No entanto, o paramédico também não está preparado para atender, pois também sofre psicologicamente, permeado de pessoas drogadas e da consciência de que toda a existência parece não fazer mais sentido. O personagem muito se assemelha a uma dinamite pronta para estourar. Mistura-se a tudo isso o sentimento de culpa de Frank, pela frustração de não conseguir salvar a vida de seus pacientes. O diretor aborda o sofrimento do personagem como uma espécie de castigo pelas frustrações de seu cotidiano. Essa situação lembra muito uma descrição feita por Nietzsche no livro Genealogia da moral (1887), onde o autor levanta a questão do sentimento de culpa.

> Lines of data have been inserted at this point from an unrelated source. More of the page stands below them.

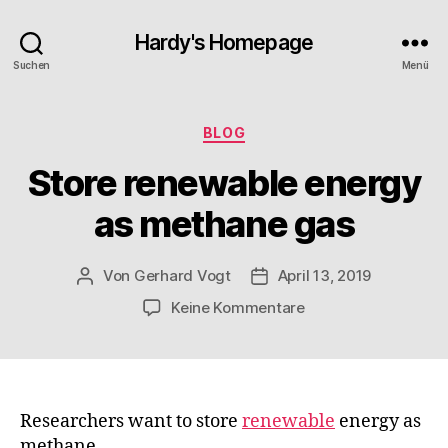
Hardy's Homepage
Suchen
Menü
Kategorien
BLOG
Store renewable energy
as methane gas
Von
Gerhard Vogt
April 13, 2019
Beitragsautor
Veröffentlichungsdatum
zu
Keine Kommentare
Store
renewable
energy
as
methane
Researchers want to store
renewable
energy as
gas
methane.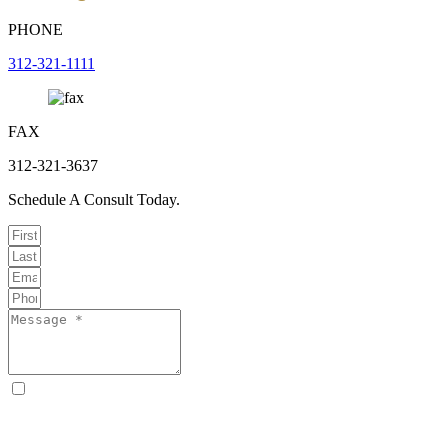
PHONE
312-321-1111
FAX
312-321-3637
Schedule A Consult Today.
By checking this box, I consent to receive text messages from
Curcio & Casciato about my inquiry or matter. Message and data
rates may apply. Message frequency varies. Reply STOP to opt out
and HELP for help. Consent is not a condition of hiring Curcio &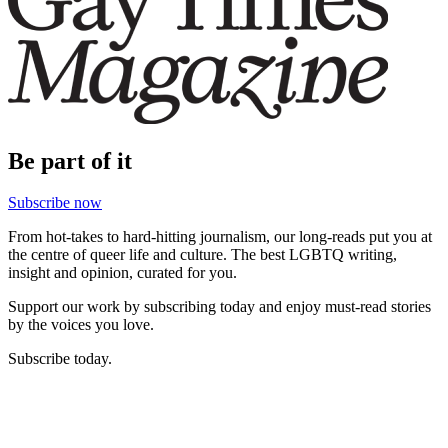
Be part of it
Subscribe now
From hot-takes to hard-hitting journalism, our long-reads put you at
the centre of queer life and culture. The best LGBTQ writing,
insight and opinion, curated for you.
Support our work by subscribing today and enjoy must-read stories
by the voices you love.
Subscribe today.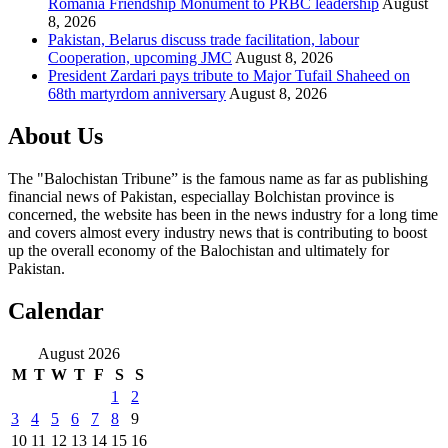
Romania Friendship Monument to PRBC leadership
August
8, 2026
Pakistan, Belarus discuss trade facilitation, labour
Cooperation, upcoming JMC
August 8, 2026
President Zardari pays tribute to Major Tufail Shaheed on
68th martyrdom anniversary
August 8, 2026
About Us
The "Balochistan Tribune” is the famous name as far as publishing
financial news of Pakistan, especiallay Bolchistan province is
concerned, the website has been in the news industry for a long time
and covers almost every industry news that is contributing to boost
up the overall economy of the Balochistan and ultimately for
Pakistan.
Calendar
August 2026
M
T
W
T
F
S
S
1
2
3
4
5
6
7
8
9
10
11
12
13
14
15
16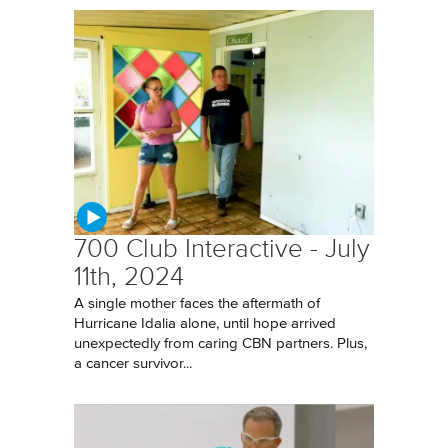
700 Club Interactive - July
11th, 2024
A single mother faces the aftermath of
Hurricane Idalia alone, until hope arrived
unexpectedly from caring CBN partners. Plus,
a cancer survivor...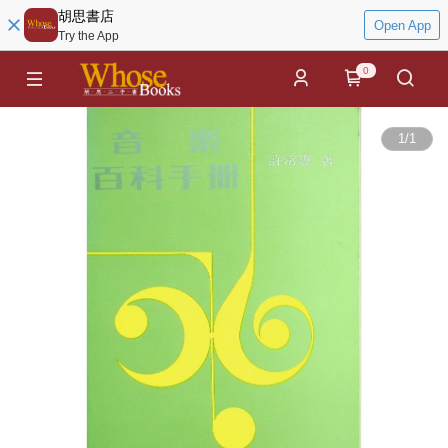
胡思書店
Open App
Try the App
0
1
/
1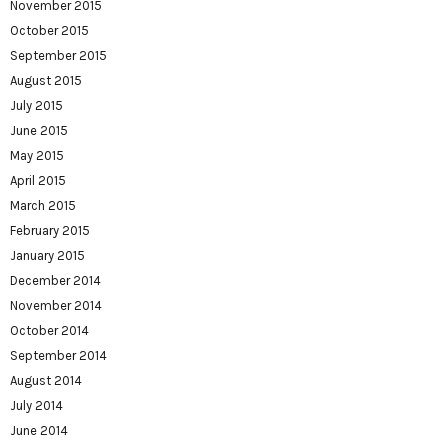
November 2015
October 2015
September 2015
August 2015
July 2015
June 2015
May 2015
April 2015
March 2015
February 2015
January 2015
December 2014
November 2014
October 2014
September 2014
August 2014
July 2014
June 2014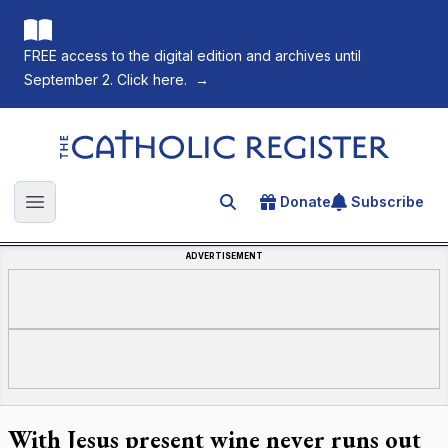
FREE access to the digital edition and archives until
September 2. Click here.
→
The Catholic Register
Donate
Subscribe
Search for an article
Open main menu
ADVERTISEMENT
With Jesus present wine never runs out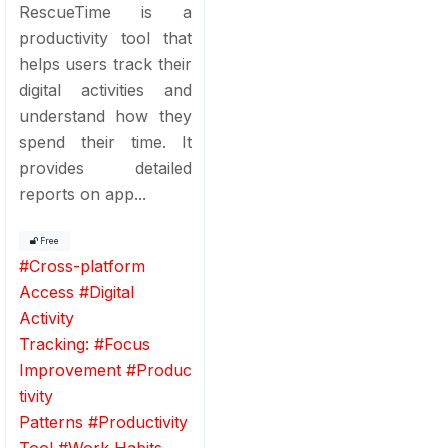
RescueTime is a
productivity tool that
helps users track their
digital activities and
understand how they
spend their time. It
provides detailed
reports on app...
Free
#
Cross-platform
Access
#
Digital
Activity
Tracking:
#
Focus
Improvement
#
Produc
tivity
Patterns
#
Productivity
Tool
#
Work Habits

"O castigo teria o valor de despertar no culpado o sentimento da culpa, nele se vê o verdadeiro instrumentum dessa reação psíquica chamada “má consciência”, “remorso” (NIETZSCHE, 2009, p. 64)
O castigo de Frank seria então o martírio pelo qual o personagem passa pelo fato de não conseguir “ressuscitar” os enfermos e doentes de uma civilização decadente. As pessoas representadas na madrugada da cidade, na verdade, não estão vivas, mas mergulhadas no mais profundo abismo da falta de um referencial que norteie e dê sentido para a existência. Frank também faz parte dessa morte em vida, já que nem mesmo as drogas podem salvar a consciência do peso da existência e suas contradições. A sensação que o filme provoca remete sempre ao discurso que a vida humana não tem solução, que toda e qualquer tentativa de controle da natureza está fadado ao fracasso. Mas, voltando para a cena do primeiro atendimento ao senhor com parada cardíaca, quando o paciente é reanimado quando a música do Frank Sinatra é colocada, parece que o diretor propõe uma provável alternativa. A música, enquanto arte, pode ser uma força que media a vida com a existência, ou seja, a morte em vida e a falta de referenciais que impulsione o homem no mundo desolador e caótico, pode estar na arte parte de uma ligação do indivíduo com a realidade. Mesmo assim, o senhor que foi reanimado, na metade do filme morre, pois nem mesmo a arte pode salvar o homem das contradições e da fatalidade que é a vida. Mas pode sim, trazer novas experiências que traduzem em novas formas de se relacionar com o mundo e a realidade que nos é imposta.